__Prompt A__: Copy the patch review thread below word for word, from its first line to its last.

Thanks Ilya, this is something I’ll never learn :)

> Otherwise:
>
> Acked-by: Ilya Maximets <i.maximets@ovn.org>
>
> Thanks!
Eelco Chaudron Dec. 13, 2024, 4:09 p.m. UTC | #3
On 12 Dec 2024, at 23:28, Ilya Maximets wrote:

> On 12/10/24 13:42, Eelco Chaudron wrote:
>> While offloading header modifications to TC, OVS is using {TCA_PEDIT} +
>> {TCA_CSUM} combination as that it the only way to represent header
>> rewrite.  However, {TCA_CSUM} is unable to calculate L4 checksums for
>> IP fragments.
>>
>> Since TC already applies fragmentation bit masking, this patch simply
>> needs to prevent these packets from being processed through TC.
>>
>> Reported-at: https://issues.redhat.com/browse/FDP-545
>> Signed-off-by: Eelco Chaudron <echaudro@redhat.com>
>> ---
>> v4: - When no mask is present for IP fragment bits do not offload.
>> v3: - Fixed some comment style issue.
>>     - Add the nw_frag mask if not set.
>> v2: - Fixed and added some comments.
>>     - Use ovs-pcap to compare packets.
>> ---
>>  lib/netdev-offload-tc.c | 39 +++++++++++++++++
>>  lib/tc.c                |  5 ++-
>>  tests/system-traffic.at | 92 +++++++++++++++++++++++++++++++++++++++++
>>  3 files changed, 135 insertions(+), 1 deletion(-)
>>
>> diff --git a/lib/netdev-offload-tc.c b/lib/netdev-offload-tc.c
>> index 3be1c08d2..3d917e7d9 100644
>> --- a/lib/netdev-offload-tc.c
>> +++ b/lib/netdev-offload-tc.c
>> @@ -1490,6 +1490,31 @@ parse_put_flow_ct_action(struct tc_flower *flower,
>>          return 0;
>>  }
>>
>> +/* This function returns true if the tc layer will add a l4 checksum action
>> + * for this set action.  Refer to the csum_update_flag() function for
>> + * detailed logic.  Note that even the kernel only supports updating TCP,
>> + * UDP and ICMPv6.

__Prompt B__: Repeat every line of the listing below exactly, omitting the pictures from your answer.

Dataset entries
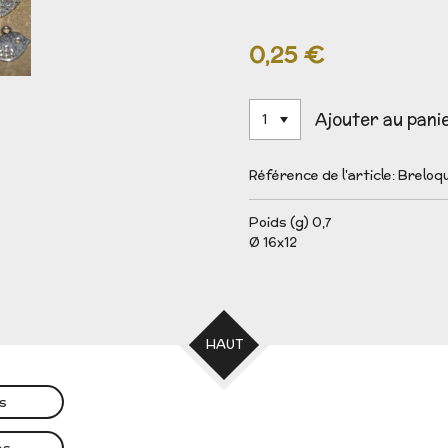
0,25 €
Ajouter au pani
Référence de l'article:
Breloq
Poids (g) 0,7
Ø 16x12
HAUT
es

__Expected output A__:
Thanks Ilya, this is something I’ll never learn :)

> Otherwise:
>
> Acked-by: Ilya Maximets <i.maximets@ovn.org>
>
> Thanks!
Eelco Chaudron Dec. 13, 2024, 4:09 p.m. UTC | #3
On 12 Dec 2024, at 23:28, Ilya Maximets wrote:

> On 12/10/24 13:42, Eelco Chaudron wrote:
>> While offloading header modifications to TC, OVS is using {TCA_PEDIT} +
>> {TCA_CSUM} combination as that it the only way to represent header
>> rewrite.  However, {TCA_CSUM} is unable to calculate L4 checksums for
>> IP fragments.
>>
>> Since TC already applies fragmentation bit masking, this patch simply
>> needs to prevent these packets from being processed through TC.
>>
>> Reported-at: https://issues.redhat.com/browse/FDP-545
>> Signed-off-by: Eelco Chaudron <echaudro@redhat.com>
>> ---
>> v4: - When no mask is present for IP fragment bits do not offload.
>> v3: - Fixed some comment style issue.
>>     - Add the nw_frag mask if not set.
>> v2: - Fixed and added some comments.
>>     - Use ovs-pcap to compare packets.
>> ---
>>  lib/netdev-offload-tc.c | 39 +++++++++++++++++
>>  lib/tc.c                |  5 ++-
>>  tests/system-traffic.at | 92 +++++++++++++++++++++++++++++++++++++++++
>>  3 files changed, 135 insertions(+), 1 deletion(-)
>>
>> diff --git a/lib/netdev-offload-tc.c b/lib/netdev-offload-tc.c
>> index 3be1c08d2..3d917e7d9 100644
>> --- a/lib/netdev-offload-tc.c
>> +++ b/lib/netdev-offload-tc.c
>> @@ -1490,6 +1490,31 @@ parse_put_flow_ct_action(struct tc_flower *flower,
>>          return 0;
>>  }
>>
>> +/* This function returns true if the tc layer will add a l4 checksum action
>> + * for this set action.  Refer to the csum_update_flag() function for
>> + * detailed logic.  Note that even the kernel only supports updating TCP,
>> + * UDP and ICMPv6.

__Expected output B__:
0,25 €
Ajouter au pani
Référence de l'article:
Breloq
Poids (g) 0,7
Ø 16x12
HAUT
es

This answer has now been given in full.